연습 문제>
아래 데이터에서 "Example"라는 문자열이 들어 있는 줄을 모두 골라 그대로 옮겨 적으시오. 대문자와 소문자는 구별한다.

주어진 데이터>
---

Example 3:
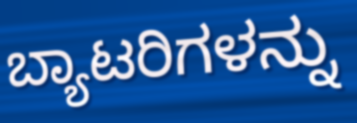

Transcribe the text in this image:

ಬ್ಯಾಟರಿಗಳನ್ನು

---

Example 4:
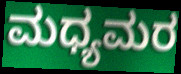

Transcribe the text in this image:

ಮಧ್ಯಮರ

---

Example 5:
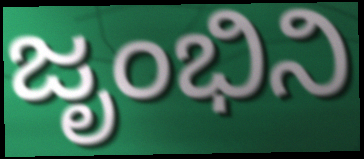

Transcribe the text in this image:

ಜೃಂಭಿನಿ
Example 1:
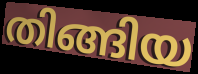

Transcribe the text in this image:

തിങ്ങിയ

* * *

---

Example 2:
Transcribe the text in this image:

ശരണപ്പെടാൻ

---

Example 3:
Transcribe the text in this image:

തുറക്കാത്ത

전체 답안>
Example 3:
Example 4:
Example 5:
Example 1:
Example 2:
Example 3:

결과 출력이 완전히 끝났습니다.